-- START EXTRACT PROVIDED --

Re: [PATCH] docs/virt/kvm: Document running nested guests

[Date Prev][Date Next][Thread Prev][Thread Next][Date Index][Thread Index]

 



On Fri,  7 Feb 2020 16:30:02 +0100
Kashyap Chamarthy <kchamart@xxxxxxxxxx> wrote:

> This is a rewrite of the Wiki page:
> 
>     https://www.linux-kvm.org/page/Nested_Guests

Thanks for doing that!

> 
> Signed-off-by: Kashyap Chamarthy <kchamart@xxxxxxxxxx>
> ---
> Question: is the live migration of L1-with-L2-running-in-it fixed for
> *all* architectures, including s390x?
> ---
>  .../virt/kvm/running-nested-guests.rst        | 171 ++++++++++++++++++
>  1 file changed, 171 insertions(+)
>  create mode 100644 Documentation/virt/kvm/running-nested-guests.rst

FWIW, there's currently a series converting this subdirectory to rst
on-list.

> 
> diff --git a/Documentation/virt/kvm/running-nested-guests.rst b/Documentation/virt/kvm/running-nested-guests.rst
> new file mode 100644
> index 0000000000000000000000000000000000000000..e94ab665c71a36b7718aebae902af16b792f6dd3
> --- /dev/null
> +++ b/Documentation/virt/kvm/running-nested-guests.rst
> @@ -0,0 +1,171 @@
> +Running nested guests with KVM
> +==============================

I think the common style is to also have a "===..." line on top.

> +
> +A nested guest is a KVM guest that in turn runs on a KVM guest::
> +
> +              .----------------.  .----------------.

-- END EXTRACT PROVIDED --

• SHORT EXERCISE 1
According to the nested-guests thread, which wiki page does the patch rewrite?
• SHORT EXERCISE 2
Carry on writing the nested-guests thread from the point where it stops.
The items come from a separate source unrelated to the nested-guests thread.

-- START DATA RECORDS --

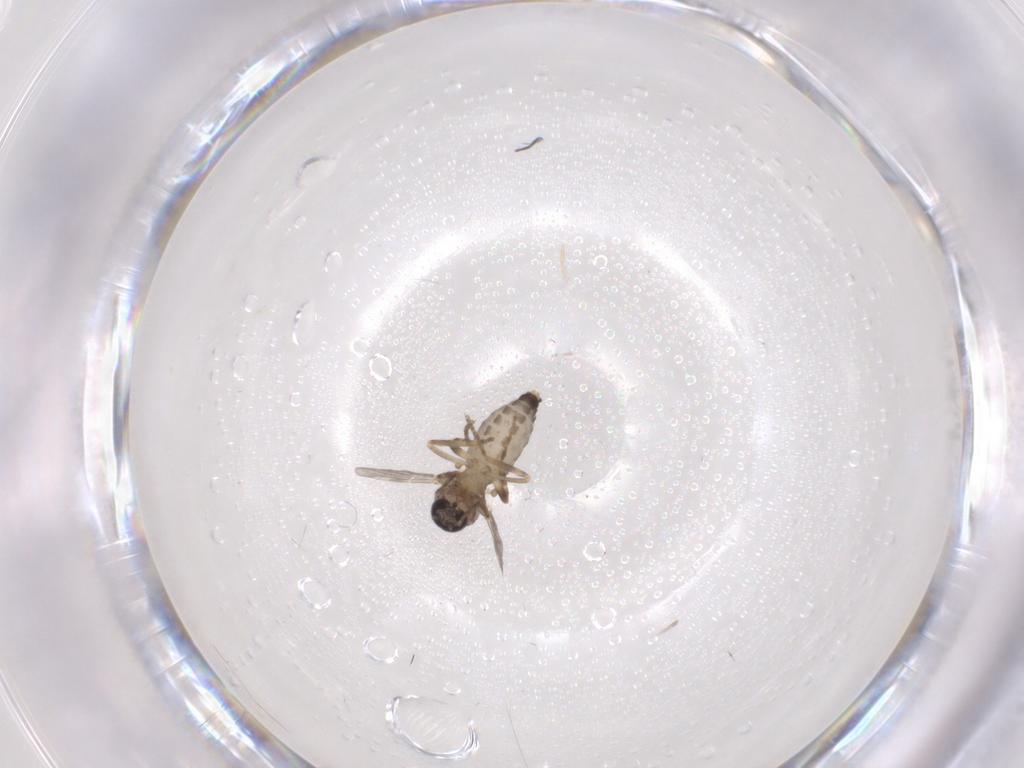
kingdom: Animalia
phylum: Arthropoda
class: Insecta
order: Diptera
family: Ceratopogonidae
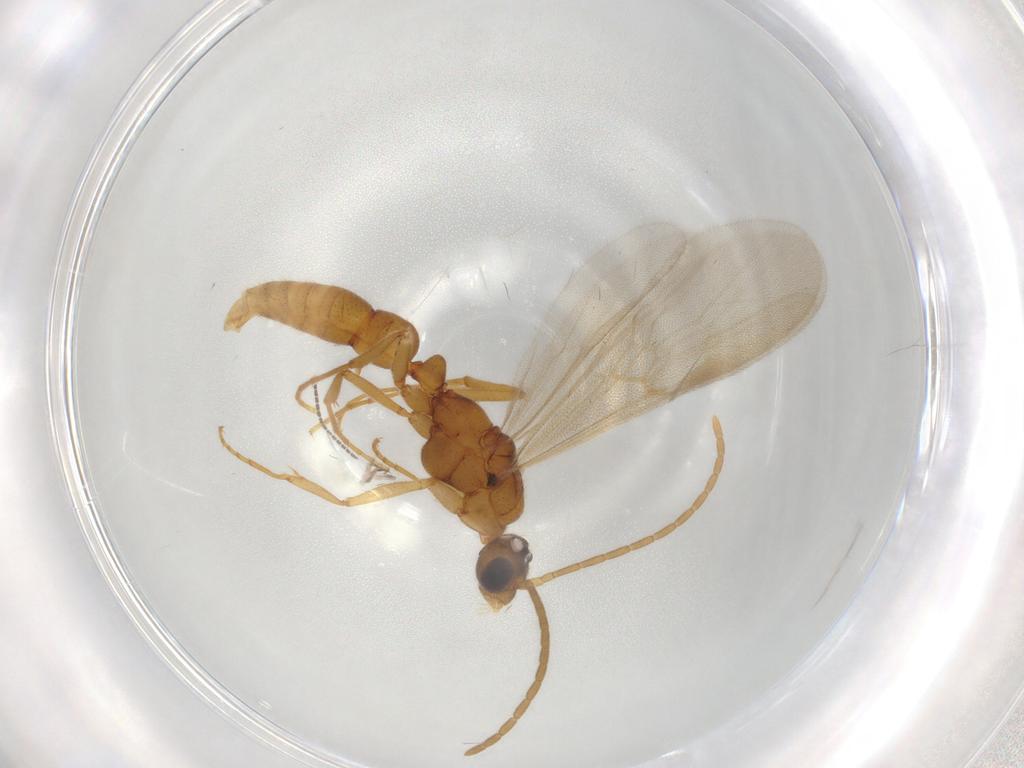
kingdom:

-- END DATA RECORDS --

• FINAL RESULT 1
https://www.linux-kvm.org/page/Nested_Guests

• FINAL RESULT 2
> +              |                |  |                |
> +              |      L2        |  |      L2        |
> +              | (Nested Guest) |  | (Nested Guest) |
> +              |                |  |                |
> +              |----------------'--'----------------|
> +              |                                    |
> +              |       L1 (Guest Hypervisor)        |
> +              |          KVM (/dev/kvm)            |
> +              |                                    |
> +      .------------------------------------------------------.
> +      |                 L0 (Host Hypervisor)                 |
> +      |                    KVM (/dev/kvm)                    |
> +      |------------------------------------------------------|
> +      |                  x86 Hardware (VMX)                  |

Just 'Hardware'? I don't think you want to make this x86-specific?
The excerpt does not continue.